Stanford CIS

U.S. Sends $100,000 Each in Aid to 4 Earthquake-Struck Countries

By Stanford Center for Internet and Society on

Under the dramatic heading "U.S. sends relief teams, planes to Asian nations," CNN reports:

The United States has dispatched disaster teams to the Asian countries hit hard by a massive earthquake and devastating tsunamis and is preparing economic relief packages as well, U.S. officials said Monday.

The economic aid includes $100,000 each that was immediately sent to India, Indonesia, the Maldives and Sri Lanka, and U.S. officials were discussing an additional $4 million contribution to help Red Cross disaster efforts.

Agency for International Development groups were sent to Thailand and Indonesia to make assessments and the team in Indonesia will go on to Sri Lanka, the officials said.

The U.S. Navy said it sent three P-3 surveillance aircraft from Kadena air base on the Japanese island of Okinawa to Utaphao, Thailand, to conduct survey operations, including a possible role in search-and-rescue efforts....

More than 20,000 people perished in the disaster, including at least six Americans.

"The United States stands ready to offer all appropriate assistance to those nations most affected," White House deputy press secretary Trent Duffy said in a statement Sunday.

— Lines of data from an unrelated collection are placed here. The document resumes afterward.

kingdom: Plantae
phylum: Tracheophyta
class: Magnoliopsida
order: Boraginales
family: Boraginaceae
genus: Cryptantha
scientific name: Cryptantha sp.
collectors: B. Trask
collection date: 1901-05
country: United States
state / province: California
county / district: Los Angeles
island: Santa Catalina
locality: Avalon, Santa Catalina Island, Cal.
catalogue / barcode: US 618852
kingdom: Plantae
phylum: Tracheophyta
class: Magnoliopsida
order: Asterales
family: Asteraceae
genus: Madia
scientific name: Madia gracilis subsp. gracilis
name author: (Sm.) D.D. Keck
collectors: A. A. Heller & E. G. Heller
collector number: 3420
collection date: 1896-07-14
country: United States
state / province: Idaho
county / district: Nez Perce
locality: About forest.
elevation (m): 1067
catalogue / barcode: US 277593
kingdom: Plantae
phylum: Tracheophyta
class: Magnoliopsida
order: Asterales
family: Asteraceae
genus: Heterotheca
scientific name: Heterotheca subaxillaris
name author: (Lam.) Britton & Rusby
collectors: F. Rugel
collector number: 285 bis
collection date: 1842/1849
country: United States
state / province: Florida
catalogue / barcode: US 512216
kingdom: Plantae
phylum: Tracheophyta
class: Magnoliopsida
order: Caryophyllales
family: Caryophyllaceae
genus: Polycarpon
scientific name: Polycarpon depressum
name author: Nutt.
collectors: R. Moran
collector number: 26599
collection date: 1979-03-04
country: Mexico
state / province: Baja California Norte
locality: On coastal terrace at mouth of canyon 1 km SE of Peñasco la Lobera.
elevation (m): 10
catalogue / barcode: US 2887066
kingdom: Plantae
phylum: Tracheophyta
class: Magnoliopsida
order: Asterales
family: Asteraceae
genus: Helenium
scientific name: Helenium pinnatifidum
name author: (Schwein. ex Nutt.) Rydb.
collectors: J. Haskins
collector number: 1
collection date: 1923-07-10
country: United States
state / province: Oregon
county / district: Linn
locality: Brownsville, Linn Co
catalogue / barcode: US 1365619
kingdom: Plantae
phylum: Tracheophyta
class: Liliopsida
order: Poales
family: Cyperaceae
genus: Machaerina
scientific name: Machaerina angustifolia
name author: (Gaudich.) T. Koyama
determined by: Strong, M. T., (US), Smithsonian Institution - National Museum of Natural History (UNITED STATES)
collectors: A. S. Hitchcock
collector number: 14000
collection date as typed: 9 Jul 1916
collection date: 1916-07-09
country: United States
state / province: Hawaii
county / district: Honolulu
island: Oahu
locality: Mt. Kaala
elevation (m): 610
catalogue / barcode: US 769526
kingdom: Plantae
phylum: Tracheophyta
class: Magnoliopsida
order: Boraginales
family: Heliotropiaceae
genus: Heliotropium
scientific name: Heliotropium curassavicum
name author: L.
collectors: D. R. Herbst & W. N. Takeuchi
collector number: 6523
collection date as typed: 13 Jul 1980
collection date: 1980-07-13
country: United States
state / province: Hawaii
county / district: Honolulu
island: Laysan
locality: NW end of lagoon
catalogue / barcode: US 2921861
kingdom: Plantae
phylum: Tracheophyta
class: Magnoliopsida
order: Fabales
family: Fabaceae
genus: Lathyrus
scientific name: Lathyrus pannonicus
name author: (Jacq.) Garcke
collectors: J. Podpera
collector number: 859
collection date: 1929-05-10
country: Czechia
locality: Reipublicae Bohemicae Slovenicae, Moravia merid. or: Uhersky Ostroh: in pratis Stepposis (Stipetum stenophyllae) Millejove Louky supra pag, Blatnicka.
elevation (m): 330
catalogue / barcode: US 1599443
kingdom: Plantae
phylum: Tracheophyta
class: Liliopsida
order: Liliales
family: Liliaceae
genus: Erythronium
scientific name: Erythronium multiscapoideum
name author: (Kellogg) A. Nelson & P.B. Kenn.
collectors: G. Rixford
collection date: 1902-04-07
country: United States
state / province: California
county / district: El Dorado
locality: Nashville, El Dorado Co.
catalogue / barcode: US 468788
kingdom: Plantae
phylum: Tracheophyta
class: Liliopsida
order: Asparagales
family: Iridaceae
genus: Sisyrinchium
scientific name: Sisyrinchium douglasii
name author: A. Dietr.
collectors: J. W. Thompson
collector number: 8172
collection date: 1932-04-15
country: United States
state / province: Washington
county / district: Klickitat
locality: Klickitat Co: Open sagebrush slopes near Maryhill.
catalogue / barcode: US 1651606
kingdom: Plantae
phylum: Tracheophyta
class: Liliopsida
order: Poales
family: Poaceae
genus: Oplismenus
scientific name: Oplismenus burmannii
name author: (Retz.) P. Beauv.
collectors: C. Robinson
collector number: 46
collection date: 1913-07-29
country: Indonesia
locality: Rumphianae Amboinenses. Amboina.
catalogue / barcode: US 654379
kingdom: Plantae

State Department spokesman Noel Clay said U.S. officials were working on ways to help. "The United States will be very responsive," he said, offering no details on plans for relief and assistance.

Let's see: $100,000 each to 4 countries--a total of $400,000.  That's $20 per dead person.  I'm glad that at least that much could be mustered in the first 48 hours.

And the "planes" and "relief teams"?  Not actually planes carrying supplies and rescue teams to pull people clinging to makeshift liferafts or from flooded buildings, but rather reconnaissance planes  and survey teams.

I don't minimize the importance of survey teams, but one would have thought that the U.S. could have spared a few rescue squads immediately.